Saved entries:
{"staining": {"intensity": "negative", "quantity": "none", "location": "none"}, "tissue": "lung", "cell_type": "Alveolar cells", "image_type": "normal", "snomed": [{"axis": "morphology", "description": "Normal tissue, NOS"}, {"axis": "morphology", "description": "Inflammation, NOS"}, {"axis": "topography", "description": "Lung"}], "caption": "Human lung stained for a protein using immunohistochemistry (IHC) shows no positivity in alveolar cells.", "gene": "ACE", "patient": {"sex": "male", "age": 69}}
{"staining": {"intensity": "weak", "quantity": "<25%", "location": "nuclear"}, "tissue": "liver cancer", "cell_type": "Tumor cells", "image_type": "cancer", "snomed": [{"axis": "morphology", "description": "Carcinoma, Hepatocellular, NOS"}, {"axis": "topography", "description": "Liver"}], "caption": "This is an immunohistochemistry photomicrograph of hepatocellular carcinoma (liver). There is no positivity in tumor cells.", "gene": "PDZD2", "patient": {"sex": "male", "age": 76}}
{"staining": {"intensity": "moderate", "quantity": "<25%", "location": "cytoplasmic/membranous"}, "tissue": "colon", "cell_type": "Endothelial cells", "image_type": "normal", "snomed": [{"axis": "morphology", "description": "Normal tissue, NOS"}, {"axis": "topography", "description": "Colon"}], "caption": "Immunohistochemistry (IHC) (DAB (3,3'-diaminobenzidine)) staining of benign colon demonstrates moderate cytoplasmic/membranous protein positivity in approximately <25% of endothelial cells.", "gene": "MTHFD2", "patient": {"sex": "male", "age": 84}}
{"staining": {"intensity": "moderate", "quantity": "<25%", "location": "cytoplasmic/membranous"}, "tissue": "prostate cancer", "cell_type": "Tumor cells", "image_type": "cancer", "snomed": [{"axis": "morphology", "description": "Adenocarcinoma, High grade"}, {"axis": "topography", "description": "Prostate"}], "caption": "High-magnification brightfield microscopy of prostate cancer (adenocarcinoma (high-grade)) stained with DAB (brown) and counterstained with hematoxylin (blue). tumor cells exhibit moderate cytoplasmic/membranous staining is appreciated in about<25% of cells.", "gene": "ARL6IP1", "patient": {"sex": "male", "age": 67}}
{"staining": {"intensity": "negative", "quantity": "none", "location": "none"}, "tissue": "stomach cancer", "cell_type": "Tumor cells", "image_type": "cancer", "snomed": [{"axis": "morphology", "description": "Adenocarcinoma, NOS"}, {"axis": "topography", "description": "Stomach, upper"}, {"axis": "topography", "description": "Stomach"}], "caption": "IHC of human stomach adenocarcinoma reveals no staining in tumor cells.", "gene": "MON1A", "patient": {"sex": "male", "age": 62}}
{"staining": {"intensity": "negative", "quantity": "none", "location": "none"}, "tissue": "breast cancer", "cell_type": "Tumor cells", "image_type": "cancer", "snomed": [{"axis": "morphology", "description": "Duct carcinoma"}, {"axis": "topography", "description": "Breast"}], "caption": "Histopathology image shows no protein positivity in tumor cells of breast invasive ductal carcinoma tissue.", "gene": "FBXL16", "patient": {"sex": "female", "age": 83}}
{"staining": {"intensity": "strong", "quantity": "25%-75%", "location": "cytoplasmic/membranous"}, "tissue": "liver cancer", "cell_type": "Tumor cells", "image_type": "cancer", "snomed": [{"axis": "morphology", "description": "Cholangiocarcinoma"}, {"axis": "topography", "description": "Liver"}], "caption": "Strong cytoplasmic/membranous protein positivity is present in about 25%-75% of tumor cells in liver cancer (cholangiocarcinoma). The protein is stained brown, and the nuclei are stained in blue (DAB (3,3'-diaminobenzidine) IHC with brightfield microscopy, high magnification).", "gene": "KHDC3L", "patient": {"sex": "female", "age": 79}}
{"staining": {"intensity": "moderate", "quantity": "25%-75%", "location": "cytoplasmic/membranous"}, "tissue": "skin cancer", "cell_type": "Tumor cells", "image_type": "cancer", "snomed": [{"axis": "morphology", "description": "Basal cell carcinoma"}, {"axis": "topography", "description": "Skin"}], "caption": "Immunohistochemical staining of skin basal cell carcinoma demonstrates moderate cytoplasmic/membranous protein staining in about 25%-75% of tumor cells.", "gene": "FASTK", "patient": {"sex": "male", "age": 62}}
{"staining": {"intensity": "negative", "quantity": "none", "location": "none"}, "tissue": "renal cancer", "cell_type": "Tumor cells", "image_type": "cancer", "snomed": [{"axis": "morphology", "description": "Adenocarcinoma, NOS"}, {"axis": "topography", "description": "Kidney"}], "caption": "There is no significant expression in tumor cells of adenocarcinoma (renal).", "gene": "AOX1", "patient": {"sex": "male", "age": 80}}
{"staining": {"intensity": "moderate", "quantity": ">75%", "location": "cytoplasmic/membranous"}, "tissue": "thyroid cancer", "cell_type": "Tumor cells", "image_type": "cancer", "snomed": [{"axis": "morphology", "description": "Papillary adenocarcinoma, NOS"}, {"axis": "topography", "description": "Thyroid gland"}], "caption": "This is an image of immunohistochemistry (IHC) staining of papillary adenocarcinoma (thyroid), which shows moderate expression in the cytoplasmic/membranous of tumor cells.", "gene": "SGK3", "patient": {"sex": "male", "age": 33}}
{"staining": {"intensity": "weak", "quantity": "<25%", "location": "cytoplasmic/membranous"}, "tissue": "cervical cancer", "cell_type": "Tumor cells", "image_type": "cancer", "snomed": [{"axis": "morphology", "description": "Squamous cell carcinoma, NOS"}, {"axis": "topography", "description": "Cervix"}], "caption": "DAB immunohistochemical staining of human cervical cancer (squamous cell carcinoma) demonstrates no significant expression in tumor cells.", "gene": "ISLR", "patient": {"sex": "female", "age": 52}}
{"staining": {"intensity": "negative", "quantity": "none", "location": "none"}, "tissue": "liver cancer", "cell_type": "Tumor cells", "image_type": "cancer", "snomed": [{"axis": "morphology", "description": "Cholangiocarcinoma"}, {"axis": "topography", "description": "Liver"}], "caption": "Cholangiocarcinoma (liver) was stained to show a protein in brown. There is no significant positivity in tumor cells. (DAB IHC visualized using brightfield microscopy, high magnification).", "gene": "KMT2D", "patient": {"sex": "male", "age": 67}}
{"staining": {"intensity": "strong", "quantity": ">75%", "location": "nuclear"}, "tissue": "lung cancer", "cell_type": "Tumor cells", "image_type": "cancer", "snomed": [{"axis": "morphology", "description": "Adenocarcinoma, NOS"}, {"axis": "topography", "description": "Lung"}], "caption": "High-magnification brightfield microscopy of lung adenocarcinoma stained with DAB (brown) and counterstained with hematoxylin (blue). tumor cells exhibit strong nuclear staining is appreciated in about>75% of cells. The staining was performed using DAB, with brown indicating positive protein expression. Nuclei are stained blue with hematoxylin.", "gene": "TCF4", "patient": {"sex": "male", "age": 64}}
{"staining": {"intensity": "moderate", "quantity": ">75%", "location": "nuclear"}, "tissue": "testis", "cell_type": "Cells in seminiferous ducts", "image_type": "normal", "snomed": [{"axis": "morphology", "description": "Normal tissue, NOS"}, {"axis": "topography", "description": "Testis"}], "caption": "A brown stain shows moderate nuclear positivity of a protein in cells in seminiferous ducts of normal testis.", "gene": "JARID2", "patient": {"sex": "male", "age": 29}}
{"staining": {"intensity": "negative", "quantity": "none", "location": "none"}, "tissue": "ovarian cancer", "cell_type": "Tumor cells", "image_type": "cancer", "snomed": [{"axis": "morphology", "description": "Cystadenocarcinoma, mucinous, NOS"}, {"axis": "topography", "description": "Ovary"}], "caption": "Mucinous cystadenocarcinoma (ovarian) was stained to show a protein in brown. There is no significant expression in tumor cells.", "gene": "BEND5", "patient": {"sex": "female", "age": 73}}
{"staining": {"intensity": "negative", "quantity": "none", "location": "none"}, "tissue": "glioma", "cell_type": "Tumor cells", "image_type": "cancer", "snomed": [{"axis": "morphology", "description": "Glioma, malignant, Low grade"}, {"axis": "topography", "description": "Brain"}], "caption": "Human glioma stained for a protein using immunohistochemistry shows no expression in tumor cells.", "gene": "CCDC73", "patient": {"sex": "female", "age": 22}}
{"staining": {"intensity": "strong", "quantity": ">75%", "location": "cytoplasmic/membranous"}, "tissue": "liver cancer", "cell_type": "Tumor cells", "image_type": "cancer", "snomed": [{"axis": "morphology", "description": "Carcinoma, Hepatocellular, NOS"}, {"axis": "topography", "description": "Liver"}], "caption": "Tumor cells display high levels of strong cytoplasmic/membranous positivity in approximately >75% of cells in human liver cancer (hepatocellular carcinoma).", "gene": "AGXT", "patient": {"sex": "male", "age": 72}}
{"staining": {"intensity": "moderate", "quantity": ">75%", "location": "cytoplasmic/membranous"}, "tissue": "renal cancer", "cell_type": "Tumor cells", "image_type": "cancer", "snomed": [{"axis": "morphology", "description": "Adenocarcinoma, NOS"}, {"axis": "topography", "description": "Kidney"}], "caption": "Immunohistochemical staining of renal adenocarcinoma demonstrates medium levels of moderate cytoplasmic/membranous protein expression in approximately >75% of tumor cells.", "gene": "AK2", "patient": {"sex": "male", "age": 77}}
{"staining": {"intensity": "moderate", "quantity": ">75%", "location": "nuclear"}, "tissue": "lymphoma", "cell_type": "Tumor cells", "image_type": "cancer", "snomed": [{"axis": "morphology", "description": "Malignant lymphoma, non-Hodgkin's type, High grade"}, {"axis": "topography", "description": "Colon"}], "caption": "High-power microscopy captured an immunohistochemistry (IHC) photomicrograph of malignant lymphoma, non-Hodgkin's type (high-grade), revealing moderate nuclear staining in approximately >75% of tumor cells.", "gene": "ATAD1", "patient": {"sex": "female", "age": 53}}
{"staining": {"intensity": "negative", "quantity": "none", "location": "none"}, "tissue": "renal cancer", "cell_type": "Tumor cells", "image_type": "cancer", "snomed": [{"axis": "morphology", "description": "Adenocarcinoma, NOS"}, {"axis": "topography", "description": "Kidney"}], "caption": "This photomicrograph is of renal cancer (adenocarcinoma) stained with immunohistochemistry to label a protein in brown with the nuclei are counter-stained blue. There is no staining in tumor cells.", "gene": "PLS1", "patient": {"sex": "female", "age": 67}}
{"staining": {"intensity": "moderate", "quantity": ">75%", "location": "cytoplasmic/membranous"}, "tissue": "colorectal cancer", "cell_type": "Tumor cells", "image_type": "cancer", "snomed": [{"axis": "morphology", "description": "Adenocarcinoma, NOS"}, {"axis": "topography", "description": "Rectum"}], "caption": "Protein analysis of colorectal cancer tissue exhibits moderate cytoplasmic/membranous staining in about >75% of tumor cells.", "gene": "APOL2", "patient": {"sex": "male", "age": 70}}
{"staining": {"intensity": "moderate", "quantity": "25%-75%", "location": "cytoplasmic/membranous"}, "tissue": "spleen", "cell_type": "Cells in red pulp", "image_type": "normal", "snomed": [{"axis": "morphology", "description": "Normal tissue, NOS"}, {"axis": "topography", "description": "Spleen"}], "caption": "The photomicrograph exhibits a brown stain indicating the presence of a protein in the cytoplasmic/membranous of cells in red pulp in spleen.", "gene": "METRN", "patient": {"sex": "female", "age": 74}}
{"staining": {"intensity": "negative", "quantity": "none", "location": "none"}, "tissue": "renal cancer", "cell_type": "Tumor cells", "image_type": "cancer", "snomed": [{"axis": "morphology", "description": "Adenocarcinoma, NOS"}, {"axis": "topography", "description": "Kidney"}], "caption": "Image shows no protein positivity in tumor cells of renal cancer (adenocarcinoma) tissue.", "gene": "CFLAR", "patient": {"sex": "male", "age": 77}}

■ **About this exercise**: Quote the data above from the line containing "staining of human" to the line containing "microscopy of lung", inclusive, and stop.

■ **The answer**:
{"staining": {"intensity": "weak", "quantity": "<25%", "location": "cytoplasmic/membranous"}, "tissue": "cervical cancer", "cell_type": "Tumor cells", "image_type": "cancer", "snomed": [{"axis": "morphology", "description": "Squamous cell carcinoma, NOS"}, {"axis": "topography", "description": "Cervix"}], "caption": "DAB immunohistochemical staining of human cervical cancer (squamous cell carcinoma) demonstrates no significant expression in tumor cells.", "gene": "ISLR", "patient": {"sex": "female", "age": 52}}
{"staining": {"intensity": "negative", "quantity": "none", "location": "none"}, "tissue": "liver cancer", "cell_type": "Tumor cells", "image_type": "cancer", "snomed": [{"axis": "morphology", "description": "Cholangiocarcinoma"}, {"axis": "topography", "description": "Liver"}], "caption": "Cholangiocarcinoma (liver) was stained to show a protein in brown. There is no significant positivity in tumor cells. (DAB IHC visualized using brightfield microscopy, high magnification).", "gene": "KMT2D", "patient": {"sex": "male", "age": 67}}
{"staining": {"intensity": "strong", "quantity": ">75%", "location": "nuclear"}, "tissue": "lung cancer", "cell_type": "Tumor cells", "image_type": "cancer", "snomed": [{"axis": "morphology", "description": "Adenocarcinoma, NOS"}, {"axis": "topography", "description": "Lung"}], "caption": "High-magnification brightfield microscopy of lung adenocarcinoma stained with DAB (brown) and counterstained with hematoxylin (blue). tumor cells exhibit strong nuclear staining is appreciated in about>75% of cells. The staining was performed using DAB, with brown indicating positive protein expression. Nuclei are stained blue with hematoxylin.", "gene": "TCF4", "patient": {"sex": "male", "age": 64}}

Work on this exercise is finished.